Bush the father once threw up in the lap of the Japanese Prime Minister. Won’t happen. Arab stomachs are tough and it would just be too poetic, too appropriate, to easy a rebuttal to being made victim and then blamed as victim. What, Mr. Maliki must wonder, has brought me to this strange table with this strange man, my country in wreckage, made scapegoat in English. In Allah’s name, not even Arabic.
"This is a relationship of candor," said Bush's national security advisor, Stephen Hadley, referring to the dialogue between the U.S. president and the Iraqi prime minister. If candor is ‘the ability to make judgments free from discrimination or dishonesty,’ then Hadley has picked the wrong word for what can only be called whipping the already-whipped.
Anthony Shadid, the Washington Post reporter who won a Pulitzer Prize for his Iraq coverage, was quoted by Maureen Dowd this past Saturday. In a recent return-visit to Iraq, he described
"the final, frenzied maturity of once-inchoate forces unleashed more than three years ago by the invasion. There was civil-war-style sectarian killing, its echoes in Lebanon a generation ago. Alongside it were gangland turf battles over money, power and survival; a raft of political parties and their militias fighting a zero-sum game; a raging insurgency; the collapse of authority; social services a chimera; and no way forward for an Iraqi government ordered to act by Americans who themselves are still seen as the final arbiter and, as a result, still depriving that government of legitimacy. Civil war was perhaps too easy a term, a little too tidy."
After three years of listening to no one, taking no counsel among Iraq’s Arab neighbors, bull-headedly refusing to change or even modify strategy to meet field conditions and wrecking every civil and military institution in Iraq, Mr. Bush has dropped the whole mess into Malaki’s lap. The public declaration of breakfast agenda, “What is your strategy?” was followed almost immediately on Bush’s rhetorical schedule. Metaphorically staying the course, he announced in Tallinn, Estonia
"There is one thing I'm not going to do. I am not going to pull our troops off the battlefield before the mission is complete."
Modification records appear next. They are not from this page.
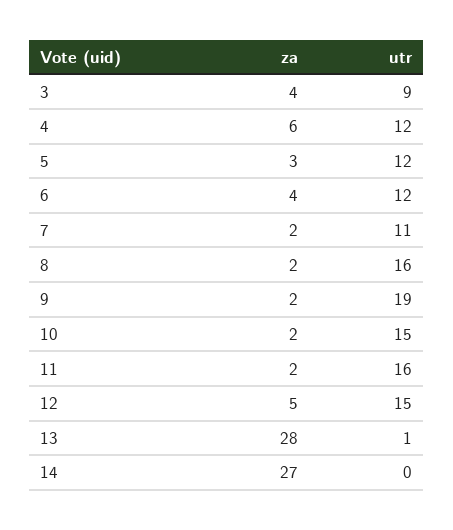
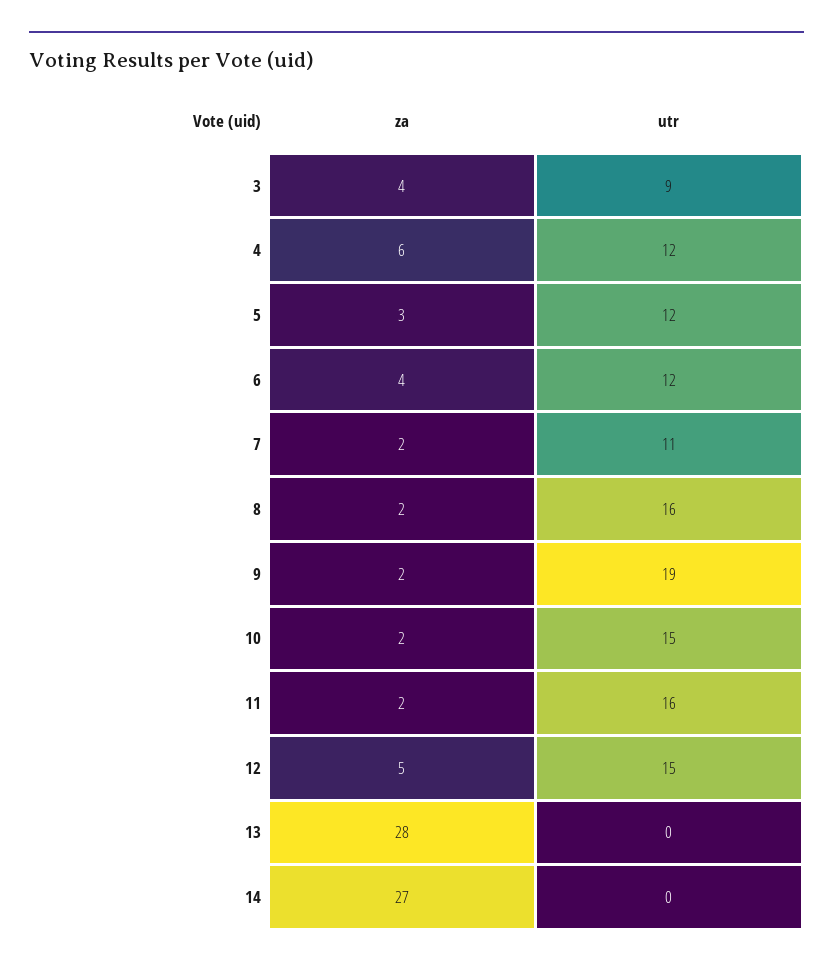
  {
    "za": {
      "3": 4,
      "4": 6,
      "5": 3,
      "6": 4,
      "7": 2,
      "8": 2,
      "9": 2,
      "10": 2,
      "11": 2,
      "12": 5,
      "13": 28,
      "14": 27
    },
    "utr": {
      "3": 9,
      "4": 12,
      "5": 12,
      "6": 12,
      "7": 11,
      "8": 16,
      "9": 19,
      "10": 15,
      "11": 16,
      "12": 15,
-     "13": 1,
+     "13": 0,
      "14": 0
    }
  }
Now we’re in for an unknown period of dying, both Iraqi and American, until a satisfactory definition of complete is rendered. This is so in the pattern of Vietnam that it matters little that George Bush avoided that war. He is living its reincarnation.
Bush has been beaten-up by the Jordanian King, just as Cheney was ordered to Saudi Arabia to take it on the chin from the Saudi King. One wonders if they have yet had time to compare notes. What is it with these kings, Dick? In any event, the Iraqi President has been meeting with both Syria and Iran in a desperate attempt to save what little is left to save in Iraq. American influence at this particular moment is close to nil, although Bush tried to put a face-saving face on it.
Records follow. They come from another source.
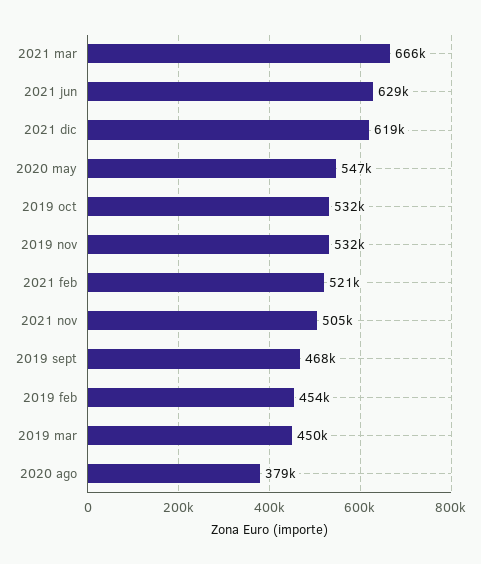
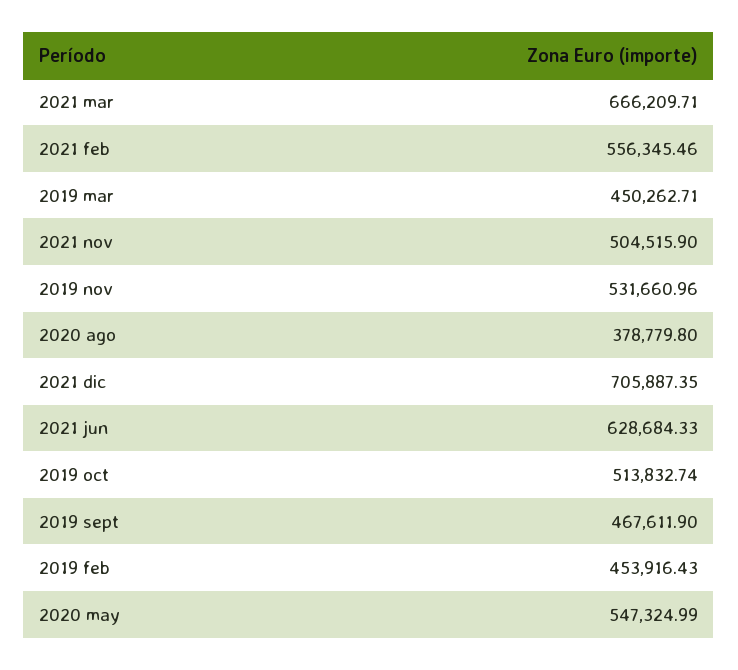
  {
    "2021 mar": 666209.71,
    "2021 jun": 628684.33,
-   "2021 dic": 619000,
+   "2021 dic": 705887.35,
    "2020 may": 547324.99,
-   "2019 oct": 532000,
+   "2019 oct": 513832.74,
    "2019 nov": 531660.96,
-   "2021 feb": 521000,
+   "2021 feb": 556345.46,
    "2021 nov": 504515.9,
    "2019 sept": 467611.9,
    "2019 feb": 453916.43,
    "2019 mar": 450262.71,
    "2020 ago": 378779.8
  }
"Iraq is a sovereign nation which is conducting its own foreign policy. They're having talks with their neighbors," he said. "If that's what they think they ought to do, that's fine. I hope their talks yield results. One result that Iraq would like to see is for the Iranians to leave them alone. If Iran is going to be involved in their country, they ought to be involved in a constructive way, encouraging peace."
It’s amazing what a reversal at the American ballot-box can achieve.
The Bush presidency and the Maliki quasi-democracy are both bankrupt. At tomorrow morning’s breakfast, one can only wonder which of these penniless leaders will be able to pick up the check.